** START OF SELECTED EXCERPT **

CNI call flow:

kubelet -> containerd (CRI RunPodSandbox)
                |
                v
        Create network namespace
                |
                v
        Call CNI plugin
        (ADD command)
                |
                v
        IP allocation, routing setup, interface creation
                |
                v
        Return result to containerd

CNI configuration file location:
  Config directory: /etc/cni/net.d/
  Binary directory: /opt/cni/bin/

containerd CNI configuration (config.toml):
  [plugins."io.containerd.grpc.v1.cri".cni]
    bin_dir = "/opt/cni/bin"
    conf_dir = "/etc/cni/net.d"
    max_conf_num = 1

CNI config example (10-calico.conflist):

Network configuration is defined as a plugin chain:

1. Main plugin (calico, cilium, flannel, etc.):
   - Create network interface
   - IP allocation (IPAM)
   - Routing rule setup

2. Meta plugin (bandwidth, portmap, etc.):
   - Bandwidth limiting
   - Port mapping
   - Firewall rules

Execution order:
  ADD: Main -> Meta plugins (forward)
  DEL: Meta -> Main plugins (reverse)

CNI ADD execution detail:

1. containerd determines network namespace path
   /var/run/netns/cni-abc123

2. Set CNI environment variables:
   CNI_COMMAND=ADD
   CNI_CONTAINERID=abc123
   CNI_NETNS=/var/run/netns/cni-abc123
   CNI_IFNAME=eth0
   CNI_PATH=/opt/cni/bin

3. Execute CNI plugin binary
   Pass config JSON via stdin

4. Plugin returns result via stdout:
   - Assigned IP address
   - Gateway address
   - DNS configuration
   - Routing information

5. containerd stores the result

Pod network namespace:

During Pod Sandbox creation:
1. Create new network namespace with unshare(CLONE_NEWNET)
2. Persist via bind mount at /var/run/netns/
3. Execute CNI plugins in this namespace
4. All containers in the Pod share this namespace

Namespace sharing:
  Pause container holds the network namespace
  App containers join the same namespace
  -> Containers in Pod can communicate via localhost

Namespace cleanup:

During Pod deletion:
1. CNI DEL command releases network resources
   - Return IP address
   - Delete interface
   - Remove routing rules
2. Unmount bind mount from /var/run/netns/
3. Network namespace automatically deleted

Mount types:

1. bind mount:
   - Mount host file/directory into container
   - Host and container share the same data
   - Used for ConfigMap, Secret, emptyDir, etc.

** END OF SELECTED EXCERPT **
** START OF DATA RECORDS **

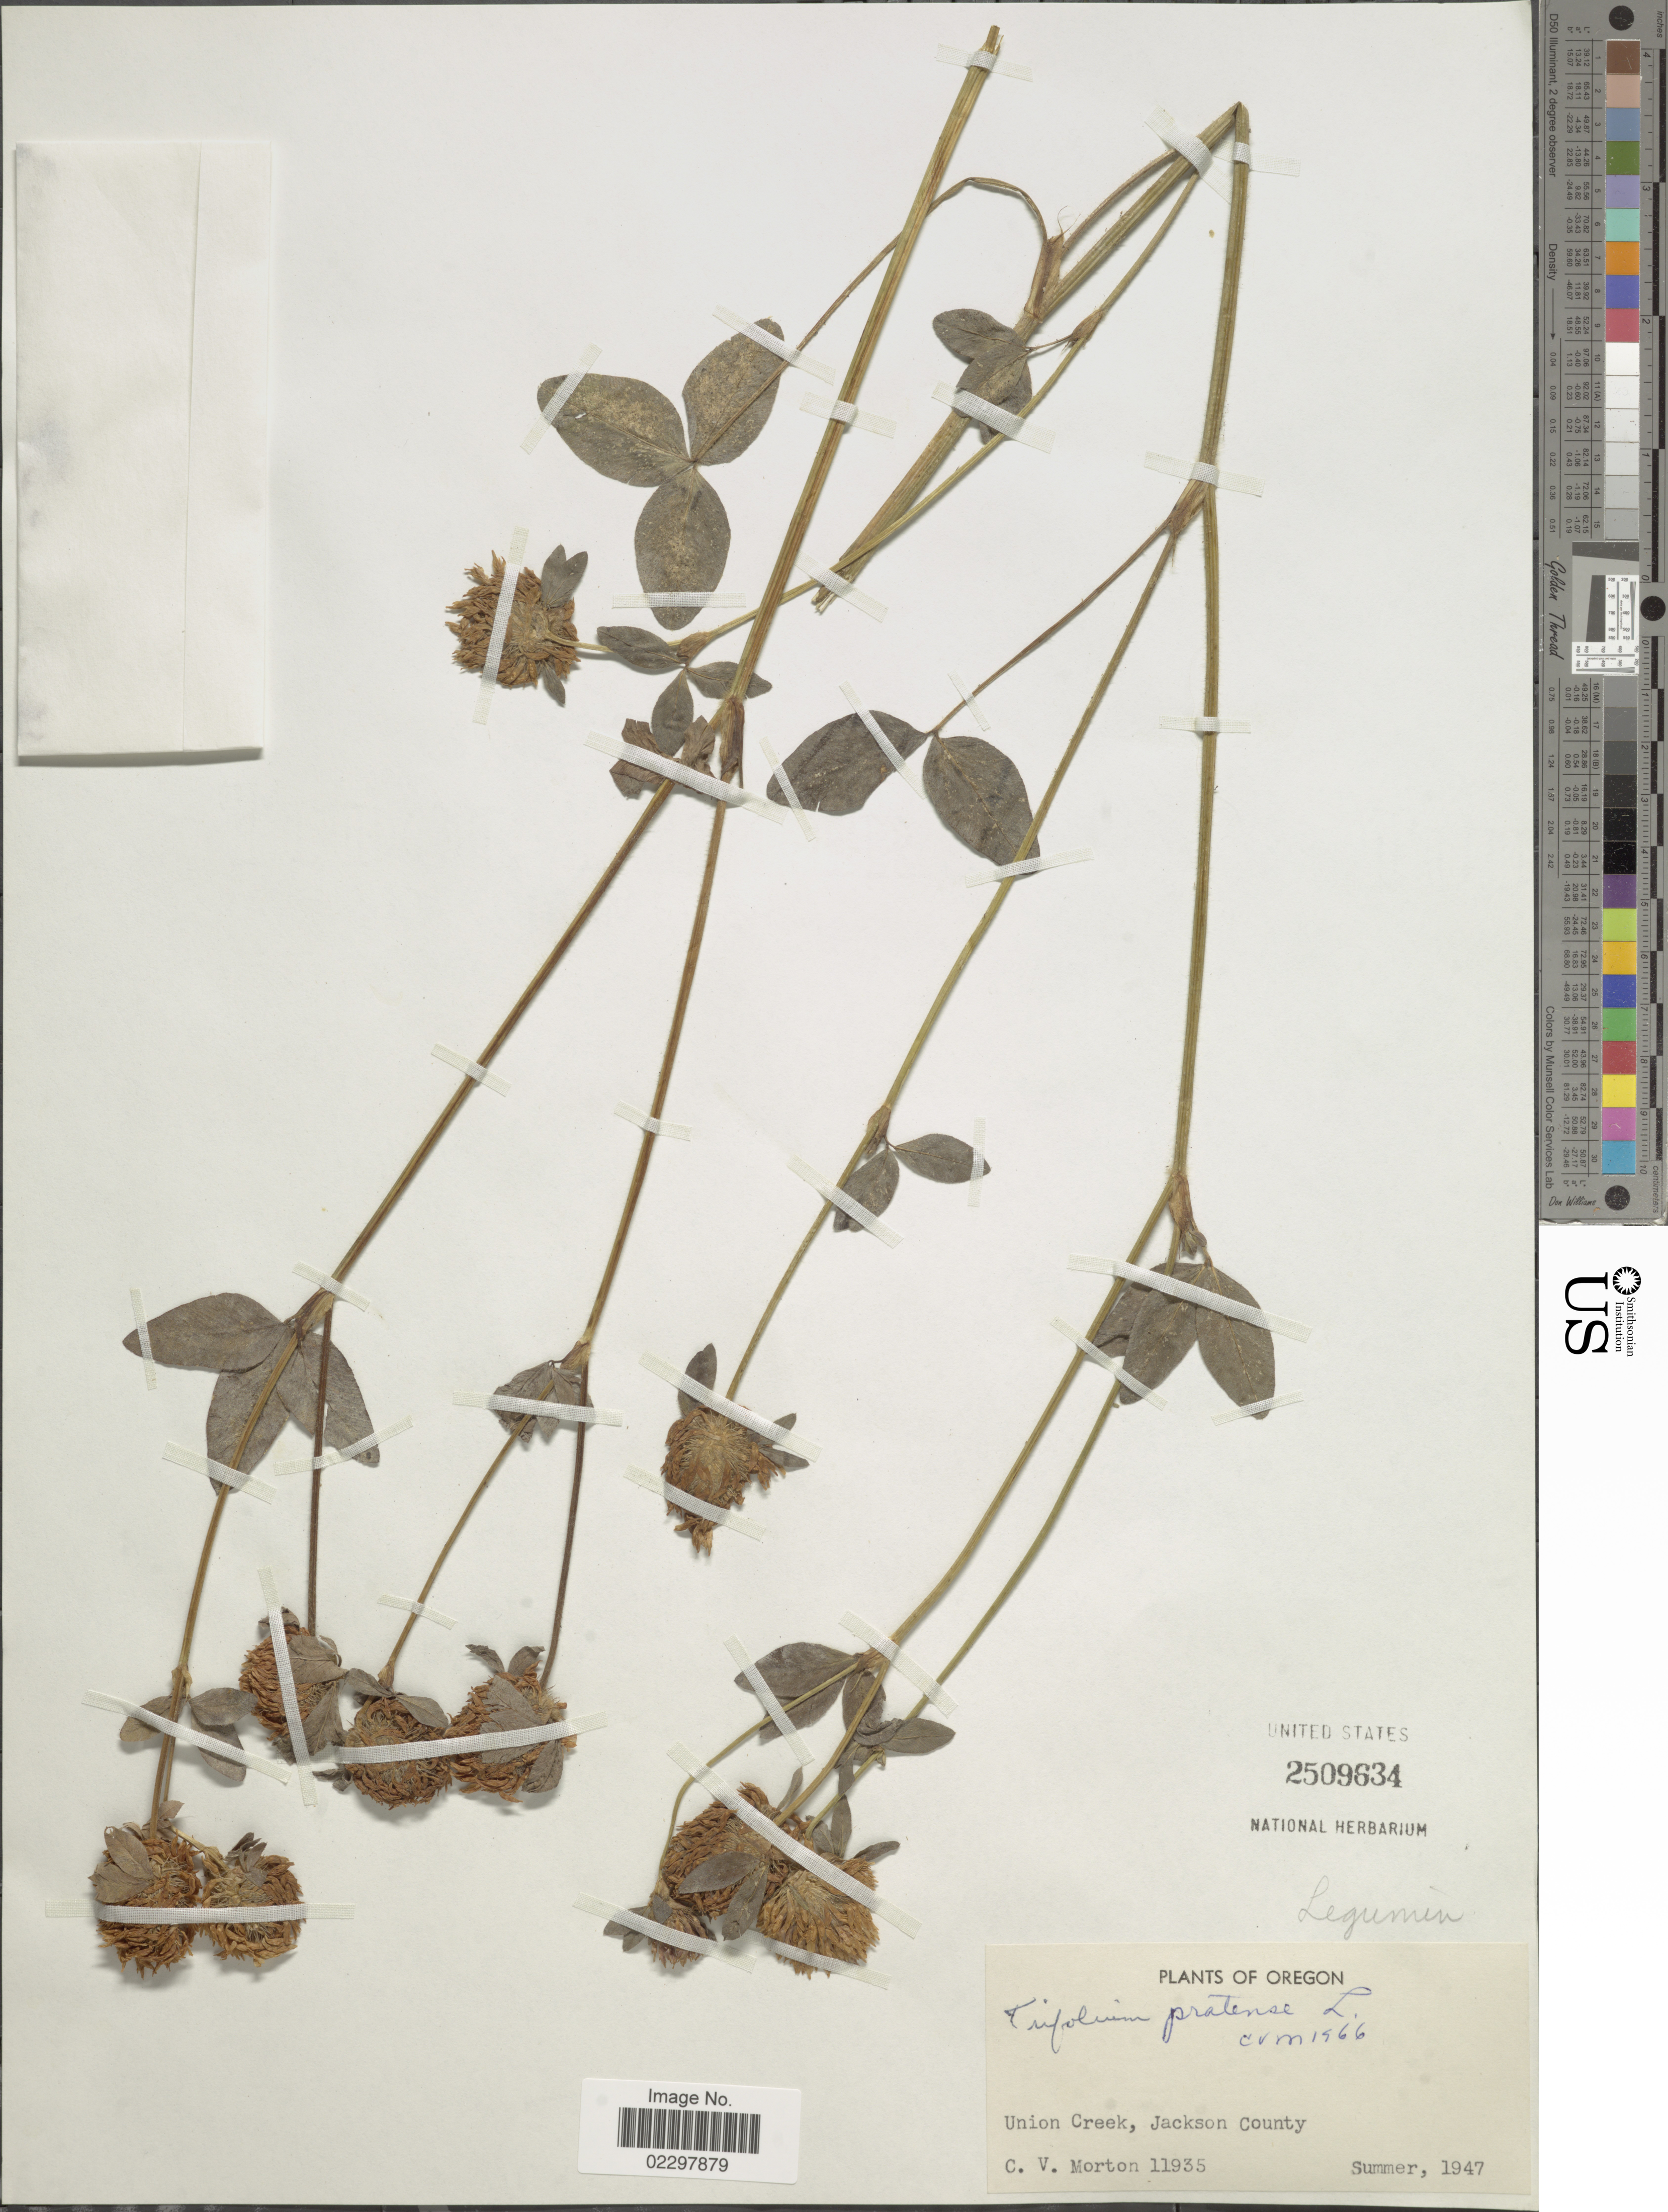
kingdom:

** END OF DATA RECORDS **
** START OF DATA RECORDS **

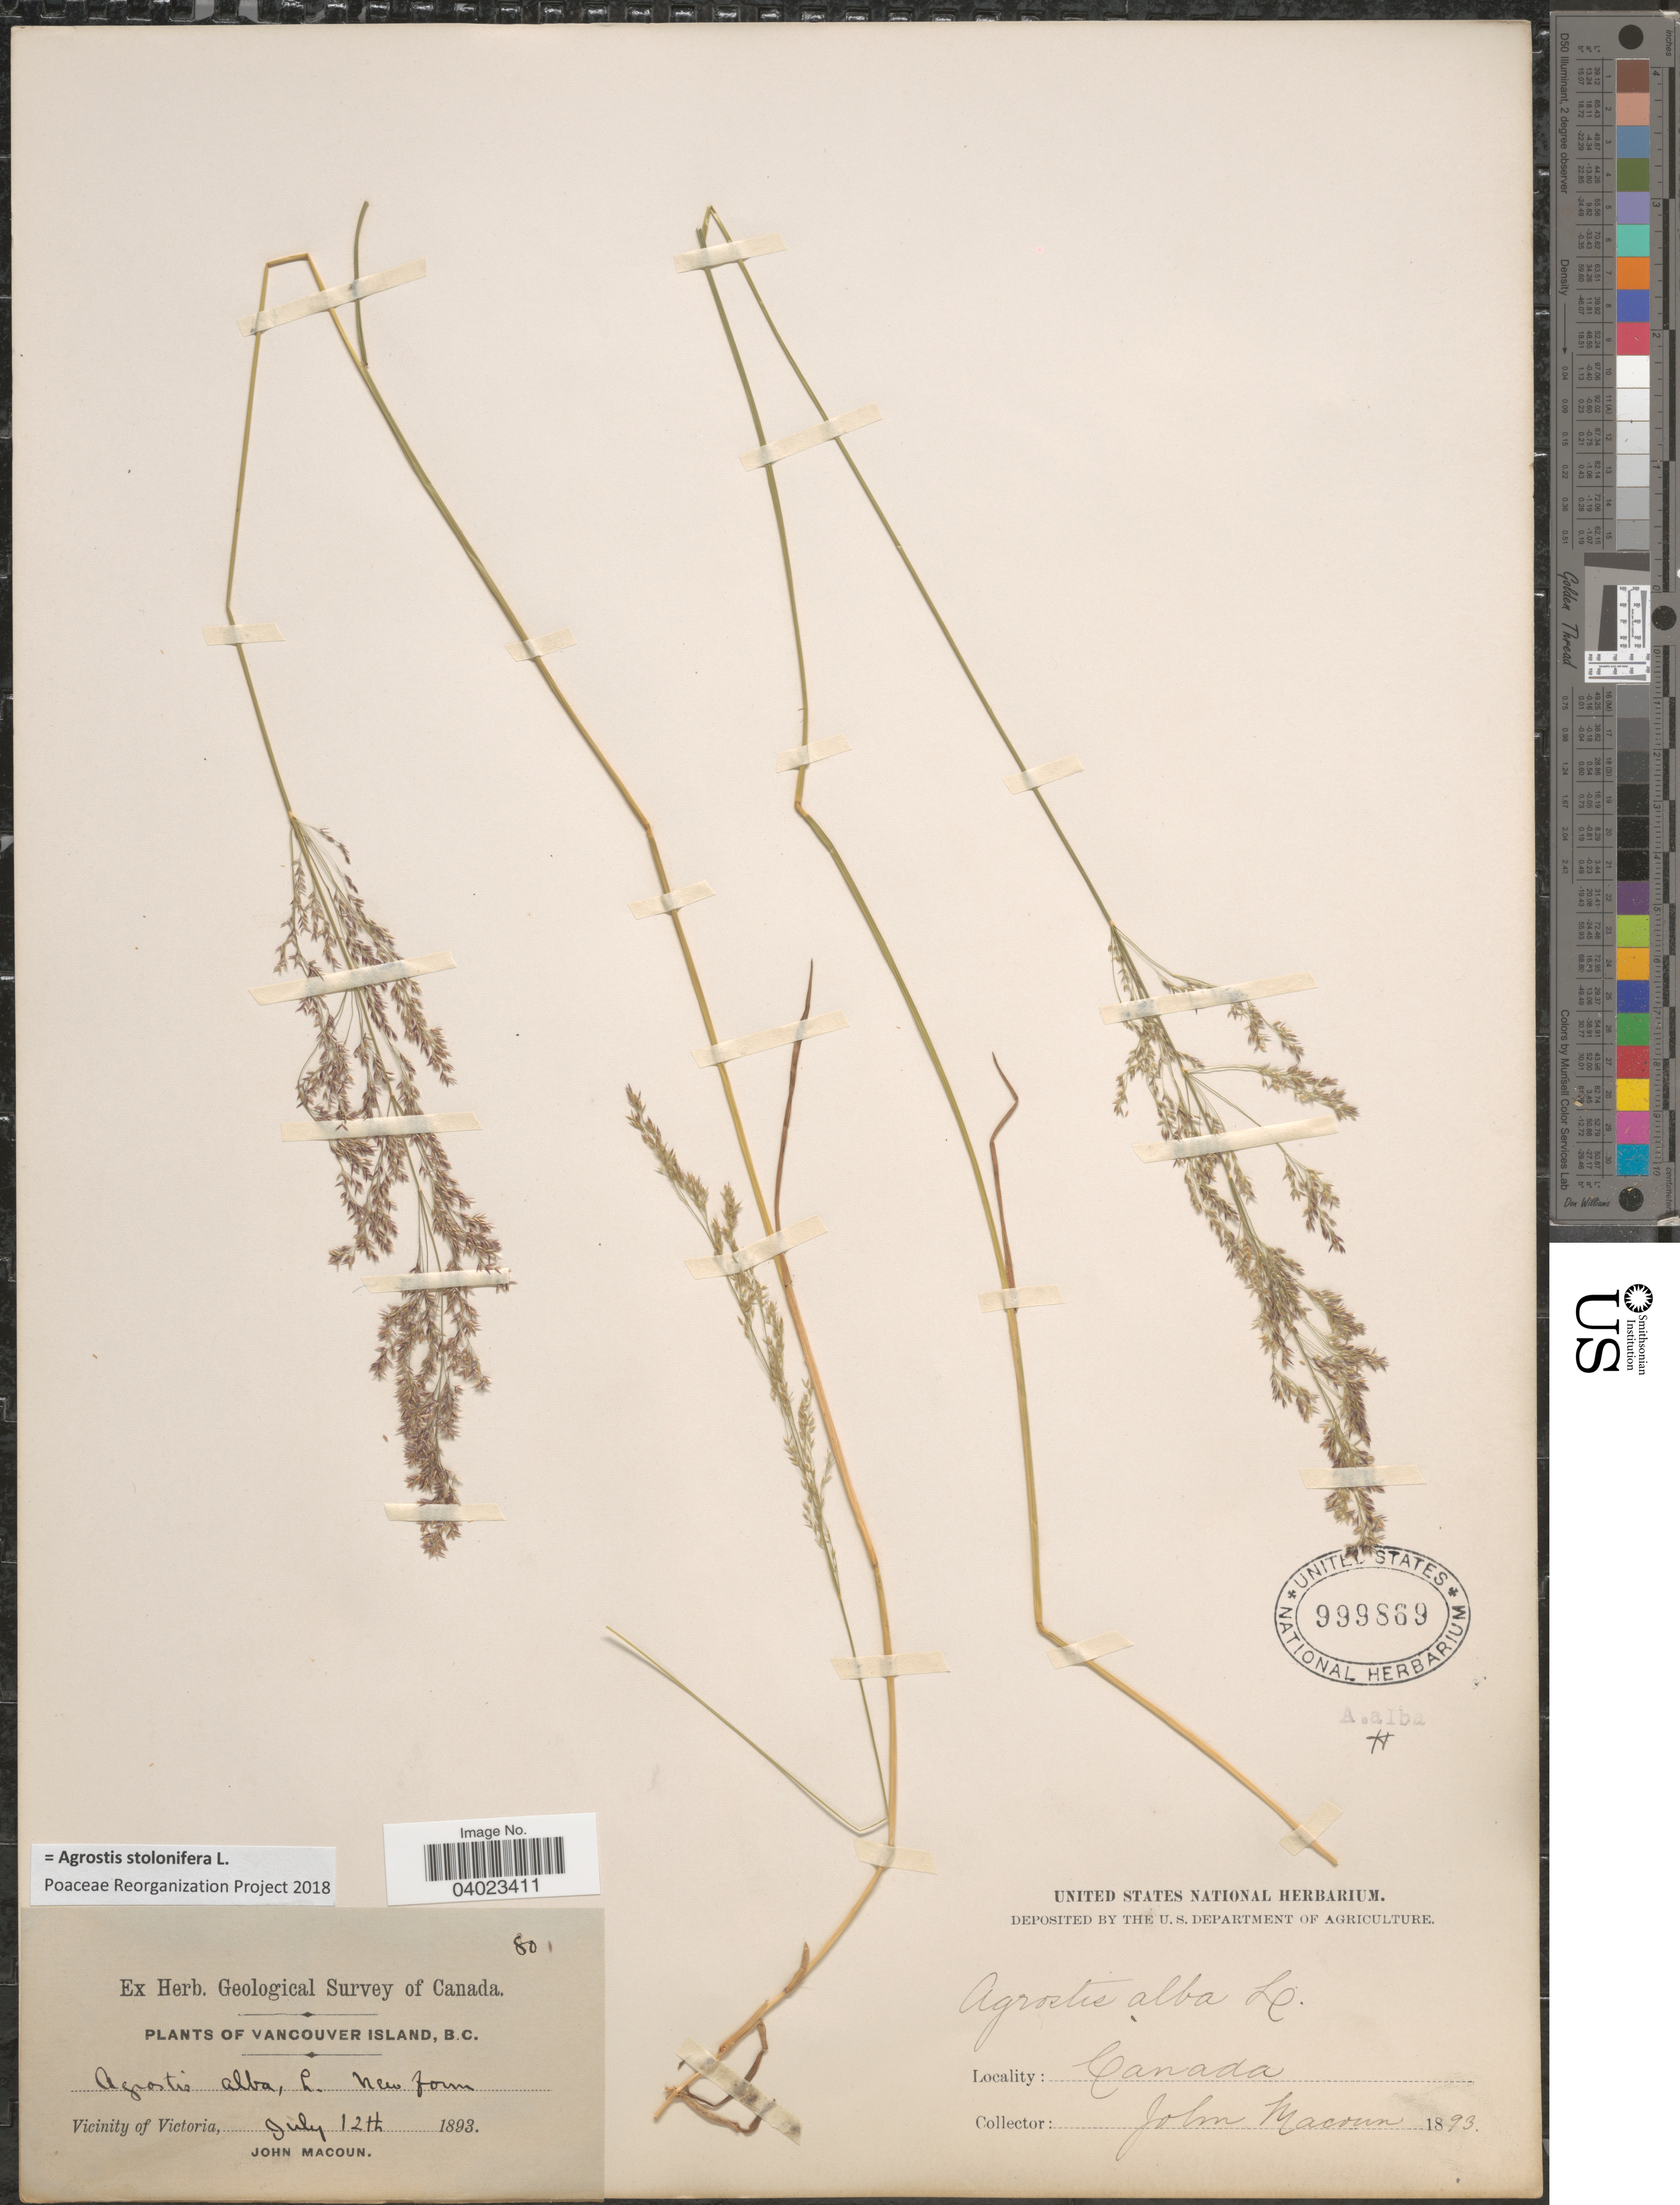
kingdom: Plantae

** END OF DATA RECORDS **

__WHAT IS REQUIRED__: From the CNI notes, reproduce the passage from "CNI config example" to "IP allocation (IPAM)" word for word.

__FULL ANSWER__:
CNI config example (10-calico.conflist):

Network configuration is defined as a plugin chain:

1. Main plugin (calico, cilium, flannel, etc.):
   - Create network interface
   - IP allocation (IPAM)